Reading a statement in the Lower House, Parliamentary Affairs Minister Ananth Kumar said several parties, including those from the Opposition and the ruling NDA, wanted the bill to be sent to the standing committee.

The minister, however, requested Speaker Sumitra Mahajan to ask the committee to submit its report before the Budget session, which is expected to begin by the end of January.

The Centre wants to bring in the new law at the earliest, following a Supreme Court order and a standing committee report.

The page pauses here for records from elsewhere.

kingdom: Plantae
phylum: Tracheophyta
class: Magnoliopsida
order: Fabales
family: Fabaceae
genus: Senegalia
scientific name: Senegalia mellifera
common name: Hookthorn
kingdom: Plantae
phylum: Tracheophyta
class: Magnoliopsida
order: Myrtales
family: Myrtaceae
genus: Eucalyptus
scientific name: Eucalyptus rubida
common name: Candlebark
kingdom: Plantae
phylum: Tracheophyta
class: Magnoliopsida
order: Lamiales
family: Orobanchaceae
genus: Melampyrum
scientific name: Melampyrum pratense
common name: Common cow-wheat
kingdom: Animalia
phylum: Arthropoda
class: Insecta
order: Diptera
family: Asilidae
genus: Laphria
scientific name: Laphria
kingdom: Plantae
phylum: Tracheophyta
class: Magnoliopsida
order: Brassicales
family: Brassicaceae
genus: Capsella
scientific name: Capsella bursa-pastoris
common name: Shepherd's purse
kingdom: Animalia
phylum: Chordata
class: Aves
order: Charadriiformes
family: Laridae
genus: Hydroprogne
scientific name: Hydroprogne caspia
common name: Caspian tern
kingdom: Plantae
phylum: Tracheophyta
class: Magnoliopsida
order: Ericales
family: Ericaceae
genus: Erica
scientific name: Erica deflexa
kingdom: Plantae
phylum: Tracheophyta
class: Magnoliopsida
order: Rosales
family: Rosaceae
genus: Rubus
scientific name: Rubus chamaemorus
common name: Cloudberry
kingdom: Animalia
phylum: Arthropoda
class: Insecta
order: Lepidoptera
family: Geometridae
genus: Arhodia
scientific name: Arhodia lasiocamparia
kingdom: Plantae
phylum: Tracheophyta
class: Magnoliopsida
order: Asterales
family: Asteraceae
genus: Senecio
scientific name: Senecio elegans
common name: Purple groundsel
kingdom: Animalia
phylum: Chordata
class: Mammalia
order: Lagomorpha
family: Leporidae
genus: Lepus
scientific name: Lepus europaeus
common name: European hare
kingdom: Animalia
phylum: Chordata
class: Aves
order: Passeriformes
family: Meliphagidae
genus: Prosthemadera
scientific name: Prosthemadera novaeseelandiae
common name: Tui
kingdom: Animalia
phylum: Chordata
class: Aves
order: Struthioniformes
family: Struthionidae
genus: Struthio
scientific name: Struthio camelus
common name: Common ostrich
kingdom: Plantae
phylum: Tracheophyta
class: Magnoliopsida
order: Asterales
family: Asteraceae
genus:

The Speaker said the standing committee report should be tabled before the Budget session.

Normally, the House panels are given three months but there is already one standing committee report on the matter, the Speaker noted.

Health Minister J P Nadda had introduced the bill in the House last Friday amid protests from the Congress MPs, who had demanded an examination of the bill by parliamentarians.

In the Rajya Sabha, Nadda said he had spoken to the representatives of the Indian Medical Association on Monday and put forth the ministry's perspective on the draft legislation.

"The bill is beneficial to the medical community," he said.

Under the proposed bill, there would be four autonomous boards to carry out the regulatory issues dealing with undergraduate and postgraduate education, medical education infrastructure, registration of doctors and medical ethics.

The commission will regulate the fees of only 40% of the seats.

In another contentious provision, the bill provides for an ayurvedic or homoeopathic doctor to prescribe some of the modern medicines after completing a bridge course.